It should come as no great surprise, then, but serves as important proof, that at least six different laboratories using a variety of techniques for studying the human brain have recently confirmed deficits in mirror neuron areas and their interactions with the limbic system in individuals with autism.
Our growing knowledge of the powerful neurobiological mechanisms underlying human sociality provides an invaluable resource not only for understanding and helping children with social deficits, but also for helping all of us learn how to increase empathy in our lives and in the world. My hope is that a more explicit understanding of our empathic nature will become a factor in the deliberate, reflective discourse that shapes society. For instance, our knowledge of the basis of human sociality can help us open ourselves to other cultures without losing touch with our own.
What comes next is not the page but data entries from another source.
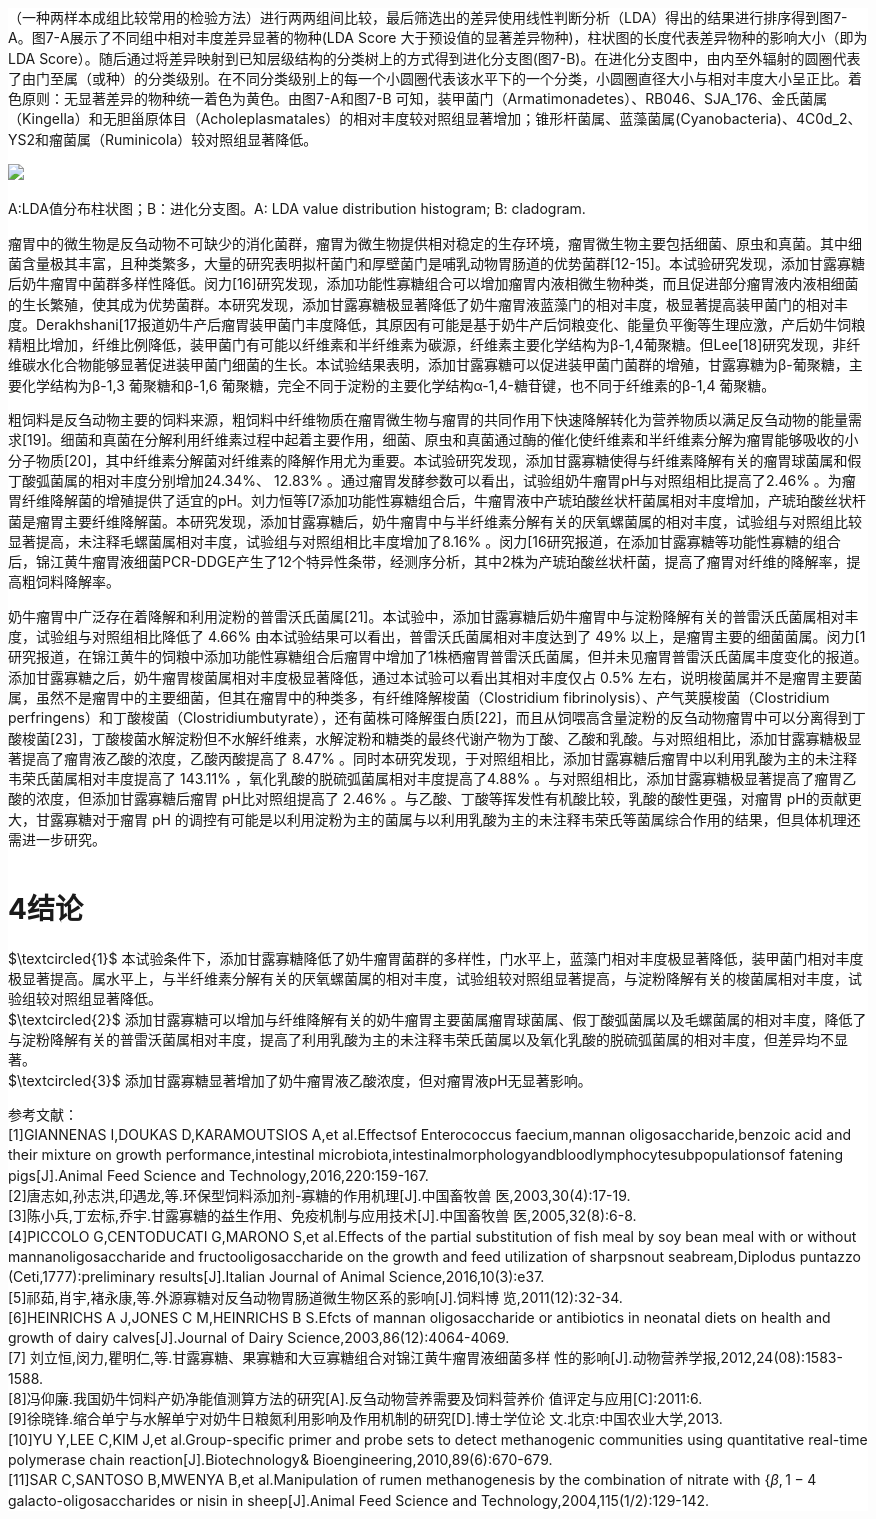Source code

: （一种两样本成组比较常用的检验方法）进行两两组间比较，最后筛选出的差异使用线性判断分析（LDA）得出的结果进行排序得到图7-A。图7-A展示了不同组中相对丰度差异显著的物种(LDA Score 大于预设值的显著差异物种)，柱状图的长度代表差异物种的影响大小（即为LDA Score）。随后通过将差异映射到已知层级结构的分类树上的方式得到进化分支图(图7-B)。在进化分支图中，由内至外辐射的圆圈代表了由门至属（或种）的分类级别。在不同分类级别上的每一个小圆圈代表该水平下的一个分类，小圆圈直径大小与相对丰度大小呈正比。着色原则：无显著差异的物种统一着色为黄色。由图7-A和图7-B 可知，装甲菌门（Armatimonadetes）、RB046、SJA_176、金氏菌属（Kingella）和无胆甾原体目（Acholeplasmatales）的相对丰度较对照组显著增加；锥形杆菌属、蓝藻菌属(Cyanobacteria)、4C0d_2、YS2和瘤菌属（Ruminicola）较对照组显著降低。

![](images/a1eab6e04f6a4b11d53bf363d821286f5a16e9c859313320282b594c8130003c.jpg)

A:LDA值分布柱状图；B：进化分支图。A: LDA value distribution histogram; B: cladogram.

瘤胃中的微生物是反刍动物不可缺少的消化菌群，瘤胃为微生物提供相对稳定的生存环境，瘤胃微生物主要包括细菌、原虫和真菌。其中细菌含量极其丰富，且种类繁多，大量的研究表明拟杆菌门和厚壁菌门是哺乳动物胃肠道的优势菌群[12-15]。本试验研究发现，添加甘露寡糖后奶牛瘤胃中菌群多样性降低。闵力[16]研究发现，添加功能性寡糖组合可以增加瘤胃内液相微生物种类，而且促进部分瘤胃液内液相细菌的生长繁殖，使其成为优势菌群。本研究发现，添加甘露寡糖极显著降低了奶牛瘤胃液蓝藻门的相对丰度，极显著提高装甲菌门的相对丰度。Derakhshani[17报道奶牛产后瘤胃装甲菌门丰度降低，其原因有可能是基于奶牛产后饲粮变化、能量负平衡等生理应激，产后奶牛饲粮精粗比增加，纤维比例降低，装甲菌门有可能以纤维素和半纤维素为碳源，纤维素主要化学结构为β-1,4葡聚糖。但Lee[18]研究发现，非纤维碳水化合物能够显著促进装甲菌门细菌的生长。本试验结果表明，添加甘露寡糖可以促进装甲菌门菌群的增殖，甘露寡糖为β-葡聚糖，主要化学结构为β-1,3 葡聚糖和β-1,6 葡聚糖，完全不同于淀粉的主要化学结构α-1,4-糖苷键，也不同于纤维素的β-1,4 葡聚糖。

粗饲料是反刍动物主要的饲料来源，粗饲料中纤维物质在瘤胃微生物与瘤胃的共同作用下快速降解转化为营养物质以满足反刍动物的能量需求[19]。细菌和真菌在分解利用纤维素过程中起着主要作用，细菌、原虫和真菌通过酶的催化使纤维素和半纤维素分解为瘤胃能够吸收的小分子物质[20]，其中纤维素分解菌对纤维素的降解作用尤为重要。本试验研究发现，添加甘露寡糖使得与纤维素降解有关的瘤胃球菌属和假丁酸弧菌属的相对丰度分别增加24.34%、 $12 . 8 3 \%$ 。通过瘤胃发酵参数可以看出，试验组奶牛瘤胃pH与对照组相比提高了$2 . 4 6 \%$ 。为瘤胃纤维降解菌的增殖提供了适宜的pH。刘力恒等[7添加功能性寡糖组合后，牛瘤胃液中产琥珀酸丝状杆菌属相对丰度增加，产琥珀酸丝状杆菌是瘤胃主要纤维降解菌。本研究发现，添加甘露寡糖后，奶牛瘤胄中与半纤维素分解有关的厌氧螺菌属的相对丰度，试验组与对照组比较显著提高，未注释毛螺菌属相对丰度，试验组与对照组相比丰度增加了$8 . 1 6 \%$ 。闵力[16研究报道，在添加甘露寡糖等功能性寡糖的组合后，锦江黄牛瘤胃液细菌PCR-DDGE产生了12个特异性条带，经测序分析，其中2株为产琥珀酸丝状杆菌，提高了瘤胃对纤维的降解率，提高粗饲料降解率。

奶牛瘤胃中广泛存在着降解和利用淀粉的普雷沃氏菌属[21]。本试验中，添加甘露寡糖后奶牛瘤胃中与淀粉降解有关的普雷沃氏菌属相对丰度，试验组与对照组相比降低了 $4 . 6 6 \%$ 由本试验结果可以看出，普雷沃氏菌属相对丰度达到了 $49 \%$ 以上，是瘤胃主要的细菌菌属。闵力[1研究报道，在锦江黄牛的饲粮中添加功能性寡糖组合后瘤胃中增加了1株栖瘤胃普雷沃氏菌属，但并未见瘤胃普雷沃氏菌属丰度变化的报道。添加甘露寡糖之后，奶牛瘤胃梭菌属相对丰度极显著降低，通过本试验可以看出其相对丰度仅占 $0 . 5 \%$ 左右，说明梭菌属并不是瘤胃主要菌属，虽然不是瘤胃中的主要细菌，但其在瘤胃中的种类多，有纤维降解梭菌（Clostridium fibrinolysis）、产气荚膜梭菌（Clostridium perfringens）和丁酸梭菌（Clostridiumbutyrate），还有菌株可降解蛋白质[22]，而且从饲喂高含量淀粉的反刍动物瘤胃中可以分离得到丁酸梭菌[23]，丁酸梭菌水解淀粉但不水解纤维素，水解淀粉和糖类的最终代谢产物为丁酸、乙酸和乳酸。与对照组相比，添加甘露寡糖极显著提高了瘤胄液乙酸的浓度，乙酸丙酸提高了 $8 . 4 7 \%$ 。同时本研究发现，于对照组相比，添加甘露寡糖后瘤胃中以利用乳酸为主的未注释韦荣氏菌属相对丰度提高了 $1 4 3 . 1 1 \%$ ，氧化乳酸的脱硫弧菌属相对丰度提高了$4 . 8 8 \%$ 。与对照组相比，添加甘露寡糖极显著提高了瘤胃乙酸的浓度，但添加甘露寡糖后瘤胃 pH比对照组提高了 $2 . 4 6 \%$ 。与乙酸、丁酸等挥发性有机酸比较，乳酸的酸性更强，对瘤胃 pH的贡献更大，甘露寡糖对于瘤胃 $\mathsf { p H }$ 的调控有可能是以利用淀粉为主的菌属与以利用乳酸为主的未注释韦荣氏等菌属综合作用的结果，但具体机理还需进一步研究。

# 4结论

$\textcircled{1}$ 本试验条件下，添加甘露寡糖降低了奶牛瘤胃菌群的多样性，门水平上，蓝藻门相对丰度极显著降低，装甲菌门相对丰度极显著提高。属水平上，与半纤维素分解有关的厌氧螺菌属的相对丰度，试验组较对照组显著提高，与淀粉降解有关的梭菌属相对丰度，试验组较对照组显著降低。  
$\textcircled{2}$ 添加甘露寡糖可以增加与纤维降解有关的奶牛瘤胃主要菌属瘤胃球菌属、假丁酸弧菌属以及毛螺菌属的相对丰度，降低了与淀粉降解有关的普雷沃菌属相对丰度，提高了利用乳酸为主的未注释韦荣氏菌属以及氧化乳酸的脱硫弧菌属的相对丰度，但差异均不显著。  
$\textcircled{3}$ 添加甘露寡糖显著增加了奶牛瘤胃液乙酸浓度，但对瘤胃液pH无显著影响。

参考文献：   
[1]GIANNENAS I,DOUKAS D,KARAMOUTSIOS A,et al.Effectsof Enterococcus faecium,mannan oligosaccharide,benzoic acid and their mixture on growth performance,intestinal microbiota,intestinalmorphologyandbloodlymphocytesubpopulationsof fatening pigs[J].Animal Feed Science and Technology,2016,220:159-167.   
[2]唐志如,孙志洪,印遇龙,等.环保型饲料添加剂-寡糖的作用机理[J].中国畜牧兽 医,2003,30(4):17-19.   
[3]陈小兵,丁宏标,乔宇.甘露寡糖的益生作用、免疫机制与应用技术[J].中国畜牧兽 医,2005,32(8):6-8.   
[4]PICCOLO G,CENTODUCATI G,MARONO S,et al.Effects of the partial substitution of fish meal by soy bean meal with or without mannanoligosaccharide and fructooligosaccharide on the growth and feed utilization of sharpsnout seabream,Diplodus puntazzo (Ceti,1777):preliminary results[J].Italian Journal of Animal Science,2016,10(3):e37.   
[5]祁茹,肖宇,褚永康,等.外源寡糖对反刍动物胃肠道微生物区系的影响[J].饲料博 览,2011(12):32-34.   
[6]HEINRICHS A J,JONES C M,HEINRICHS B S.Efcts of mannan oligosaccharide or antibiotics in neonatal diets on health and growth of dairy calves[J].Journal of Dairy Science,2003,86(12):4064-4069.   
[7] 刘立恒,闵力,瞿明仁,等.甘露寡糖、果寡糖和大豆寡糖组合对锦江黄牛瘤胃液细菌多样 性的影响[J].动物营养学报,2012,24(08):1583-1588.   
[8]冯仰廉.我国奶牛饲料产奶净能值测算方法的研究[A].反刍动物营养需要及饲料营养价 值评定与应用[C]:2011:6.   
[9]徐晓锋.缩合单宁与水解单宁对奶牛日粮氮利用影响及作用机制的研究[D].博士学位论 文.北京:中国农业大学,2013.   
[10]YU Y,LEE C,KIM J,et al.Group-specific primer and probe sets to detect methanogenic communities using quantitative real-time polymerase chain reaction[J].Biotechnology& Bioengineering,2010,89(6):670-679.   
[11]SAR C,SANTOSO B,MWENYA B,et al.Manipulation of rumen methanogenesis by the combination of nitrate with $\scriptstyle \{ \beta , 1 - 4$ galacto-oligosaccharides or nisin in sheep[J].Animal Feed Science and Technology,2004,115(1/2):129-142.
People often say that they are moved to sadness when they watch a tearjerker film; they are moved to joy when their child hits a home run or performs in a recital. In a literal sense, they are indeed “moved.” Their mirror neurons are subtly activating the matching muscles in their faces and bodies. There is something like physical contact, like a beautifully synchronized partner dance, when we orchestrate motions and emotions in our minds while watching someone else.
People seem to have the intuition that “being moved” is the basis of empathy, and thus of morality. We have evolved to connect deeply with other human beings. Our new awareness of how literally this is true can and should bring us even closer to one another.